On May 15, Assistant Professor Daniel Francis JSD ’20 and Murray and Kathleen Bring Professor of Law Christopher Jon Sprigman published Antitrust: Principles, Cases, and Materials, a new openly licensed textbook available for free download. Created with support from the American Bar Association’s (ABA) Antitrust Law Section, the book continues a tradition of openly licensed textbooks by NYU Law faculty that includes John M. Desmarais Professor of Intellectual Property Law Barton Beebe’s trademark law casebook as well as Walter J. Derenberg Professor of Intellectual Property Law Jeanne Fromer and Sprigman’s copyright law textbook.
The success of the copyright casebook, which is used in roughly six dozen US law schools, prompted Jonathan Gleklen, then chair of the ABA’s antitrust section, to reach out to Sprigman in 2021. Gleklen envisioned an openly licensed textbook for antitrust, and he hoped Sprigman would co-author it.

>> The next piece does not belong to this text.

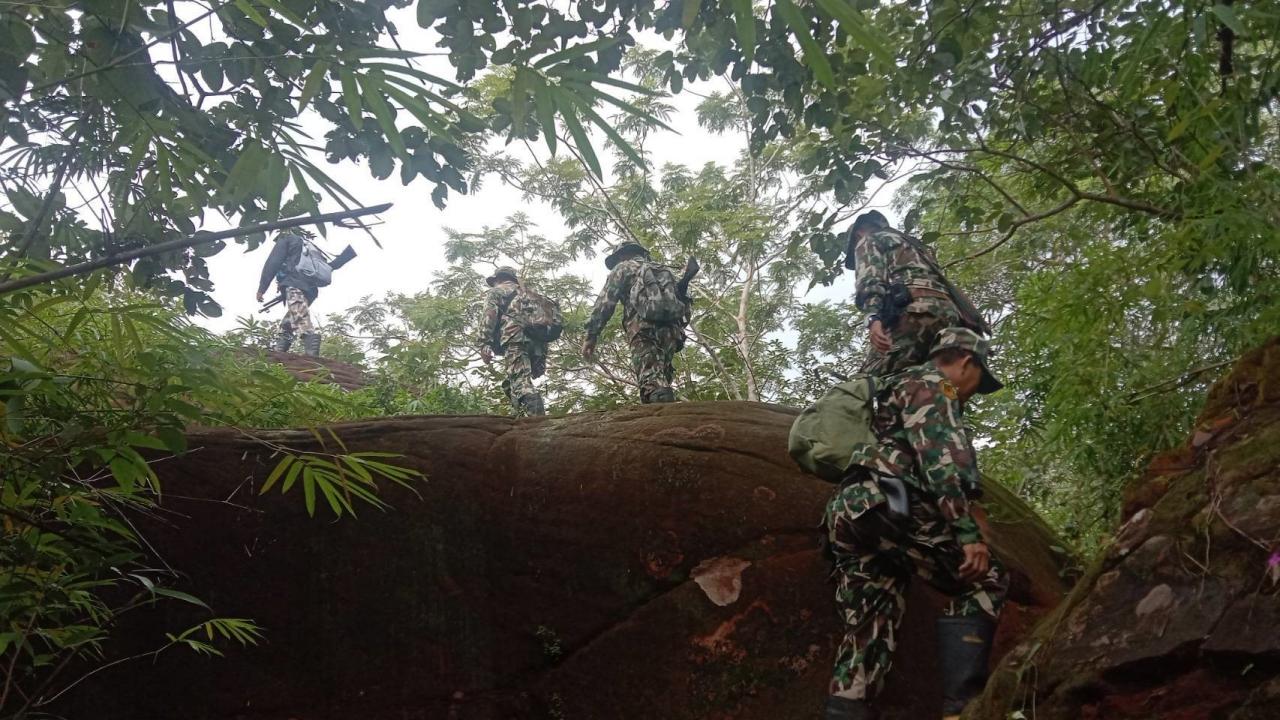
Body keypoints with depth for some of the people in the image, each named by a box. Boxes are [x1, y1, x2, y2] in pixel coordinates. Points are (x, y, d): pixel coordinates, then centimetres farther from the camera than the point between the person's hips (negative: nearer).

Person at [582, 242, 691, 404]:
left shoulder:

Gleklen also recruited Francis, who had completed his JSD at NYU Law the previous year and who would become Sprigman’s faculty colleague in 2022. When Sprigman and Francis set up an initial online meeting in summer 2021, they realized they had similar ideas about the project.
“Daniel and I tried to air the full range of modern views about antitrust and its role in our economy and society,” says Sprigman. “This is a great time to write an antitrust book, because the debate around competition issues is livelier today than it has been in many decades.”
“The rate of change in antitrust is dramatic,” Francis says. “[There are] new agency positions, blockbuster decisions coming out of the courts, new policy statements, new scholarly contributions offering really different or challenging perspectives on antitrust…. To the extent that the antitrust conversation continues to be a vibrant and perhaps volatile one, having this very nimble digital model where we have seamless annual updates is going to mean students and teachers always have in their hands a volume that is bang up to date.”
Sprigman and Francis also wanted to address the need for greater diversity and inclusion in the antitrust field, and lowering the economic barrier-to-entry for law students interested in studying antitrust seemed like a logical place to start. The online text is completely free, and a print-on-demand copy costs less than $17.
Since not all law student have an economics background, the co-authors included an easily digestible chapter summarizing antitrust economics.
One notion they wanted to convey, Sprigman adds, is that antitrust is “an extremely socially important field with a diversity of views, some of which get to deep questions [such as] what purposes does capitalism serve, and how well do markets work in providing social welfare and fair distribution…. We’ve tried to present these in a way that is not particularly judgmental and attempts to give a charitable reading to the different ways of thinking about these various issues.”
The book benefited greatly, both co-authors say, from the extensive input of Professor Douglas Ross of the University of Washington School of Law, whom Francis describes as “a giant of the antitrust bar.” Ross offered his thoughts on his experience teaching from other antitrust books as well as the book’s design, tone, and content structure. He also allowed his class to use the book in the pilot stage, along with several other classes, including Sprigman’s and Francis’s, whose feedback helped the co-authors improve the content.
Antitrust: Principles, Cases, and Materials is the end product of a two-year collaboration that both co-authors found rewarding. “I think we have compatible writing styles, and it was a delightful process,” says Sprigman. “A lot of work but also a lot of fun.”
“Doing this with Chris over the last two years has been a joy,” Francis adds. “The fact that we had not only that great experience but also something to share with the world at the end of it has been a wonderful way to celebrate my first year of being here at NYU.”
The book’s cover features a striking pair of photographs taken by Taylor Owings, Francis’s wife. They show Man Controlling Trade, monumental twin statues on either side of the Federal Trade Commission Building in Washington, DC, that each depict a man bridling a horse differently—illustrating, Francis says, “the ambiguity of the relationship between trade and freedom, restraint and power, and what it means to have a free market and the forms of coercion that are implicit in it.”
The sculptures make concrete the idea that “we’re harnessing the animal spirits of the economy, partly through antitrust, which aims to keep markets open and contestable,” Sprigman adds. “Antitrust always was attractive to me because of its deep social implications. It really is a set of choices about how we live, about how we organize our economic life, which spills over into everything else.”